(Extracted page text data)
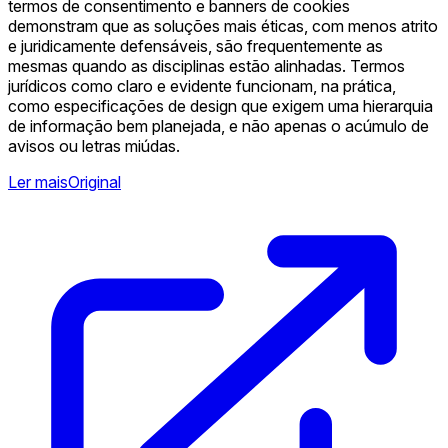
termos de consentimento e banners de cookies
demonstram que as soluções mais éticas, com menos atrito
e juridicamente defensáveis, são frequentemente as
mesmas quando as disciplinas estão alinhadas. Termos
jurídicos como claro e evidente funcionam, na prática,
como especificações de design que exigem uma hierarquia
de informação bem planejada, e não apenas o acúmulo de
avisos ou letras miúdas.
Ler mais
Original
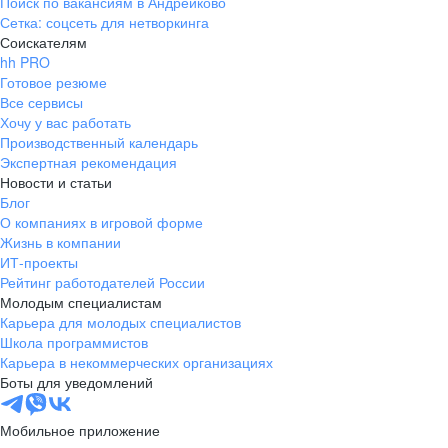
Поиск по вакансиям в Андрейково
Сетка: соцсеть для нетворкинга
Соискателям
hh PRO
Готовое резюме
Все сервисы
Хочу у вас работать
Производственный календарь
Экспертная рекомендация
Новости и статьи
Блог
О компаниях в игровой форме
Жизнь в компании
ИТ-проекты
Рейтинг работодателей России
Молодым специалистам
Карьера для молодых специалистов
Школа программистов
Карьера в некоммерческих организациях
Боты для уведомлений
Мобильное приложение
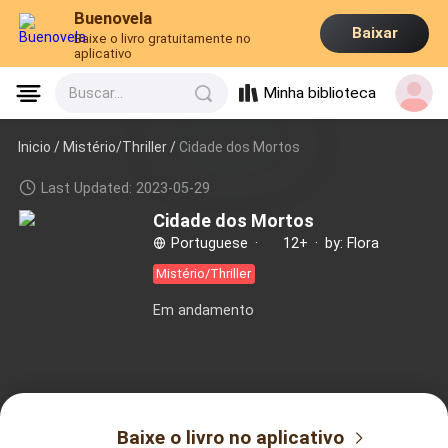
Buenovela
Baixar
Baixe o livro gratuitamente no
aplicativo
Minha biblioteca
Buscar...
Inicio /
Mistério/Thriller
/
Cidade dos Mortos
Last Updated: 2023-05-29
Cidade dos Mortos
Portuguese
·
12+
·
by: Flora
Mistério/Thriller
Em andamento
Baixe o livro no aplicativo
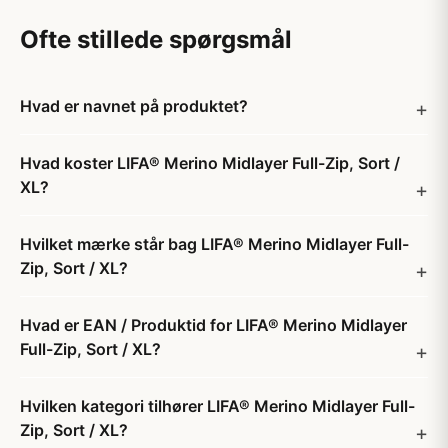
Ofte stillede spørgsmål
Hvad er navnet på produktet?
Hvad koster LIFA® Merino Midlayer Full-Zip, Sort /
XL?
Hvilket mærke står bag LIFA® Merino Midlayer Full-
Zip, Sort / XL?
Hvad er EAN / Produktid for LIFA® Merino Midlayer
Full-Zip, Sort / XL?
Hvilken kategori tilhører LIFA® Merino Midlayer Full-
Zip, Sort / XL?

• Directions:
Quote exactly and only the lines from the one holding "Hvad er navnet på produktet?" through the end of the data.

• Solution below:
Hvad er navnet på produktet?
Hvad koster LIFA® Merino Midlayer Full-Zip, Sort /
XL?
Hvilket mærke står bag LIFA® Merino Midlayer Full-
Zip, Sort / XL?
Hvad er EAN / Produktid for LIFA® Merino Midlayer
Full-Zip, Sort / XL?
Hvilken kategori tilhører LIFA® Merino Midlayer Full-
Zip, Sort / XL?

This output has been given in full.